The acidity makes it more difficult for mussels, oysters and clams to build shells, meaning fewer infants survive until adulthood – it has caused failures at oyster hatcheries and mussel farms, and some high-acidity flats in Maine are no longer producing clams.

“Make no mistake about it: What is at risk here is nothing short of the future of the aquaculture and fishing sectors of this state,” Sebastian Belle, executive director of the Maine Aquaculture Association, told state legislators in 2015.

The research on how acidity affects lobsters in cold water, however, is limited, an information gap that the largely forgotten report from the state commission was designed to close.
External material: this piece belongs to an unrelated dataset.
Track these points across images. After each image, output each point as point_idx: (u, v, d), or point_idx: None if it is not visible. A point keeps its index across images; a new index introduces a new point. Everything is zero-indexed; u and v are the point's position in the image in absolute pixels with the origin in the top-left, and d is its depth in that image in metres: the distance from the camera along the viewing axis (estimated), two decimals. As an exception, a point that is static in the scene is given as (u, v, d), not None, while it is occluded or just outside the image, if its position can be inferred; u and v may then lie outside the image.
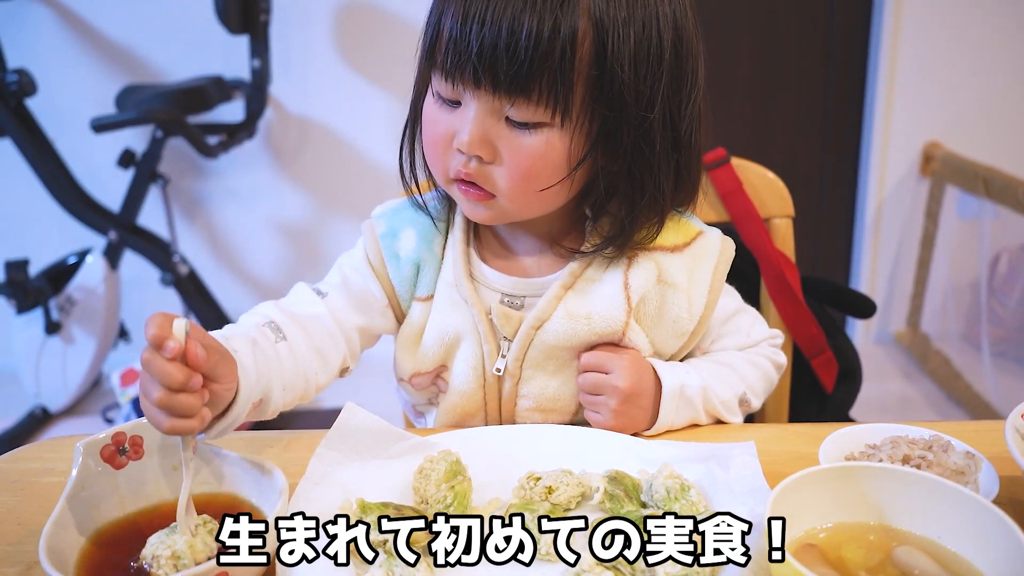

Without research conducted along the Maine coast, we won’t know how lobsters are responding to ocean acidity at different ages and in different areas. We won’t be able to identify areas of the state most affected by runoff and formulate ways to mitigate that impact. We won’t be able to move fishermen away from troubled spots, or properly prepare for major changes in an industry that defines communities up and down the coast.

The volunteer group is doing some of that work on their own, even traveling to an overseas conference on the subject. They are discussing joining the group founded by Washington state and others. Members say they have had cooperation from state agencies.

But with so much at stake, that’s simply not enough – as it stands now, Maine’s marine economy is heading into the next century blind.